A Jewish Mother Responds to Chris Martin’s Remarks

A Jewish Mother Responds to Chris Martin’s Remarks 2025-09-05T01:04:45-04:00

Image created in Dalle for Patheos.

Hey Chris Martin of Coldplay, Am I a Human?

Hey Chris Martin — quick question from a Jewish mom. I was born in Israel. Am I human too?

My kids are Jewish. They’re Israeli. They’re American. Do they qualify as human?

Wait, I’m also a Zionist – which means I believe right of Jews to live safely and sovereignly in Israel.  Am I still human now?

And if — if — you’re generous enough to acknowledge our humanity (thanks so much for the favor, Chris! So big of you!) does that acknowledgement only count if you also shout out Palestinians? Is our legitimacy as humans somehow contingent on being balanced out?

Humans… With a Catch

Chris Martin (from Coldplay) performing in Bogotá, Colombia. Foto: Carlos Mario Ríos.
Chris Martin (from Coldplay) performing in Bogotá, Colombia. Foto: Carlos Mario Ríos. Carlos Mario Ríos (@carlosmariorios), photographer and podcaster born in 1980, in Manizales, Colombia., CC BY-SA 2.0, via Wikimedia Commons.

For the past few days, your video from Wembley Stadium has flooded my social media feed. You stood on stage next two young female fans, randomly pulled out of the crowd, asking them where they’re from.  

“Israel?!…(pause) I’m very grateful that you’re here as humans, and I am treating you as equal humans on earth, regardless of where you come from or don’t come from. Although it’s controversial maybe, I also want to welcome people in the audience from Palestine because… out of the belief that we’re all equal humans.”

The crowd cheered. The two young Israelis were fossilized into a moment of history that I shall soon never forget.  A moment of history that epitomizes just one of the largest social cancers of our generation: antisemitism wrapped in a pretty bow.

New Generation, Same Old Tropes

Antisemitism isn’t creeping in anymore — it’s pouring in. It’s seeping through pop culture, music festivals, celebrity statements. The war in Gaza has become a convenient excuse for old hatreds to be rebranded as activism.

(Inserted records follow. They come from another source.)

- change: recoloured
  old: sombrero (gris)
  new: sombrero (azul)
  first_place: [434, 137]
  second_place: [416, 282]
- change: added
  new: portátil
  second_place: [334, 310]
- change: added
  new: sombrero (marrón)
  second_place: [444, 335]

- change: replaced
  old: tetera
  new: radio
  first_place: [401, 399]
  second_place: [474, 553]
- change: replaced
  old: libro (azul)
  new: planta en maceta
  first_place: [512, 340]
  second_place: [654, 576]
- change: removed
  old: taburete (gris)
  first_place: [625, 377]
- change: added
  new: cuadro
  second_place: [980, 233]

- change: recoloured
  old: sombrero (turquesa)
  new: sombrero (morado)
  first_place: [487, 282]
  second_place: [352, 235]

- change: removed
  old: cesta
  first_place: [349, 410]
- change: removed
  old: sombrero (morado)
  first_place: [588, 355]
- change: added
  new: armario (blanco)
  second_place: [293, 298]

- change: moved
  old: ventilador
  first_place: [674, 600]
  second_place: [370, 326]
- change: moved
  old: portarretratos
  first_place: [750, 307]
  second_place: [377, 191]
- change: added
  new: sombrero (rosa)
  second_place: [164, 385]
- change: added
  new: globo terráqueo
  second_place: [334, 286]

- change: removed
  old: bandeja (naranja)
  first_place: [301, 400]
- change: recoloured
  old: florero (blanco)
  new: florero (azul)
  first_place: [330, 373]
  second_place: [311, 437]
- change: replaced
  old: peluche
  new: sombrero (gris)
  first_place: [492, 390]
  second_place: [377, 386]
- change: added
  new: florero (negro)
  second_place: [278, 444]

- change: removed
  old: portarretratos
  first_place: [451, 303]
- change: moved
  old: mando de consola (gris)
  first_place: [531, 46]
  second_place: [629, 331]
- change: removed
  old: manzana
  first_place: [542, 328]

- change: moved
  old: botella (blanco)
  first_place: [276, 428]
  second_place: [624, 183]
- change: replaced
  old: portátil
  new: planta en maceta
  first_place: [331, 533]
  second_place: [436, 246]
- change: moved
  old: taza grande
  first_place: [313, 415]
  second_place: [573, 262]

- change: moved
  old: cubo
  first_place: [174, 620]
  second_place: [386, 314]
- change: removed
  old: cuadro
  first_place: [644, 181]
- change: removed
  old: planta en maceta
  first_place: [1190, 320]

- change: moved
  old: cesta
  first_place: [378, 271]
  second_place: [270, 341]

I feel it. Every day. That sick knot in my stomach. That quiet panic. The calculation I now make before speaking Hebrew in public. The blatant bashing of my religion, country and acceptance of falsehoods as truths because its convenient to a fictional narrative. The utter disbelief that my children are aware of the hatred against them for being Jewish.  

Every stranger I pass — are they safe? Are they rational or part of the anti-Semite brigade? There’s no middle ground anymore. Friend or enemy. Ally or threat.

I never thought I’d feel this way. Not in 2025.

And I see the mobs gathering in the streets of Europe, faces lit up with a perverse joy — joy in chanting for the destruction of people like me, of children like mine.  

I’m Not Racist, I Have Friends That Are (Blank)

So Chris, when you say we are “equal humans on earth,” imagine you are saying that to any other minority group or nationality in the world.  

In your mind, you may have thought you created some *Kumbaya* moment.

Let’s all hold hands as “humans”.  Instead, it was one of the cringiest public displays I’ve ever seen.  

Please stick with creating music and leave the political narrative behind the scenes.